If you want to study in a field that’s in demand, think about the people who currently have credentials in your field. How many will want to teach? Of those, how many will want to teach in a community college? Are there better things for them to be doing? Could they be teaching in a four-year university just as easily, where they can work with colleagues they admire and/or teach more specific/obscure things they really like?

In other words, is your community college going to have a really hard time hiring and keeping good teachers?

I have no clue why my favorite professor is a professor. He’s worked at famous companies, developed really neat stuff with other really smart people, been all over the world to talk with all kinds of customers, knows at least one human language that isn’t English, and now he’s here in my hometown, running a little farm and teaching classes and telling silly coding stories to a bunch of college students. He seems to really enjoy his job, but he’s also gotten sick like three times this semester and I think the stress is getting to him more than he’s showing.

Is this likely to happen often? No. Most devs probably don’t think of full-time teaching as some kind of fun “retirement.” Why would they, when they could just as easily settle in some suburb of their favorite city and hack open-source all day long?

Just be careful, fellow larvals. I’m not saying community college is always a bad deal; just that it isn’t always a good one, and there seems to be a reason that makes this more than an edge case. Also, explore nearby four-year universities–even the private ones–even if you’re on a budget. You may find that they’re just as reasonably priced.


On a lighter note, I think my knowledge of Kivy is about to become useful again. Our time is pretty darn short in this mobile app class, and using Kivy could cut our work in half (as we wouldn’t have to code for separate mobile platforms). Although, since I’m the one who suggested using it, I have to come up with some sort of demo for it. This might be irritating for reasons you’d understand in context, except I like Kivy and I wasn’t expecting the prof to even consider it.

Anyway, I’m off to start building that.

I’m going to leave you with this very long thread of programmer jokes. (Make sure not to miss the one at the top of page 9.)

Happy hacking!




[0] in my degree; props to the tech support, janitors, and that really patient front desk lady with the rockin’ curly hair. Also there are some great profs in other departments–I had an awesome math teacher, and one or two of the networking folks are pretty neat–but the programming department sucks and that’s where I spend 90% of my time and money.
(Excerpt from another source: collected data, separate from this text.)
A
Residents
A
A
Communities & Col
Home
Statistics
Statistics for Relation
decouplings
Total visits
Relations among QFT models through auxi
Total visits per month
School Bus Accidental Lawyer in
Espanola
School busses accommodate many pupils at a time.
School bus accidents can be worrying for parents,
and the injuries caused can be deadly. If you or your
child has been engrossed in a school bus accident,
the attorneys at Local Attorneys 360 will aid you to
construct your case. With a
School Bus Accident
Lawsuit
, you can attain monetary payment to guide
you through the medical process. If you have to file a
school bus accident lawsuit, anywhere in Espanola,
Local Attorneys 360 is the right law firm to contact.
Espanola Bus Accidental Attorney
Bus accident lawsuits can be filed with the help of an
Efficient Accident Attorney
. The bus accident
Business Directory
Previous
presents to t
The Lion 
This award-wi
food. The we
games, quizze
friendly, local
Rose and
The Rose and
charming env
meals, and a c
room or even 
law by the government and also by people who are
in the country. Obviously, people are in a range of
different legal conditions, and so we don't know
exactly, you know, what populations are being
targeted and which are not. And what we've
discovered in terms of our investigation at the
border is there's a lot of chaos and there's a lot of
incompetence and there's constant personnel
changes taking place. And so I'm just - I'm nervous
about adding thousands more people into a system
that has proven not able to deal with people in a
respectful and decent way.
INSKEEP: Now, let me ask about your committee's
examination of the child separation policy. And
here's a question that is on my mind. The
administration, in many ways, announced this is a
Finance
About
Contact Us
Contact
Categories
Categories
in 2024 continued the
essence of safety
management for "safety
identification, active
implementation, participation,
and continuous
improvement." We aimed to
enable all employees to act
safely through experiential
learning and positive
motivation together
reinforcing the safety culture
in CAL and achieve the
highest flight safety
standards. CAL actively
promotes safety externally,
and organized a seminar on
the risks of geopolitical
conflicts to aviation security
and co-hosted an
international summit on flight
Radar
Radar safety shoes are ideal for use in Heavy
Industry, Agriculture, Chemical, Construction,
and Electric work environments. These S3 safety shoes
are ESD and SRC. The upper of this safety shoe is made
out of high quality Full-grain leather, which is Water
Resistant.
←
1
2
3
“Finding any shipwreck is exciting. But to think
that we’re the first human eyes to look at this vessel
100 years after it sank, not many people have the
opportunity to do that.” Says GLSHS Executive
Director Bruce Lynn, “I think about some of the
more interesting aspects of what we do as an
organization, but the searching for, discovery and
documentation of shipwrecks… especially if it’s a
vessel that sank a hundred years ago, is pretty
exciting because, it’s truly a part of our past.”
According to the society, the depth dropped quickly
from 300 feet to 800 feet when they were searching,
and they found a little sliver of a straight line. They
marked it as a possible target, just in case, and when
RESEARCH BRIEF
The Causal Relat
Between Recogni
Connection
[1] In decimal. Although if I did count in binary, it makes a gesture that, while lacking in finesse, expresses my current attitude toward my education.

[2] That latter one? The textbook was more like a reference manual than something to learn from, and there weren’t any projects in it, so we ended up using like a third of our time to scour the Internet for tutorials. I never completed any of the projects we were trying to make work, so eventually submitted three chunks of unfinished, broken code at the very end of the class. I got a B, presumably because the prof was reduced to grading on a curve and the other folks in the class didn’t do much better. If I hadn’t hated .NET before that class, there’s no way I wouldn’t have started to hate it afterward.

[3] I watched her stand over a classmate for twenty minutes, trying to figure out why the feature in the tutorial wasn’t working. I went over and looked at the code and it was perfect. We puzzled over it, flipped back through the book, and eventually found a little note that said the feature was unsupported in three different browsers. We opened it in Firefox and it was fine. That guy dropped, I think.

[4] I wish I were writing this on a hand-coded web site, for maximum irony, but I’m too lazy for that when WordPress works just fine for my purposes. I suppose it’s ironic enough that it’s not even worth hand-coding my blog.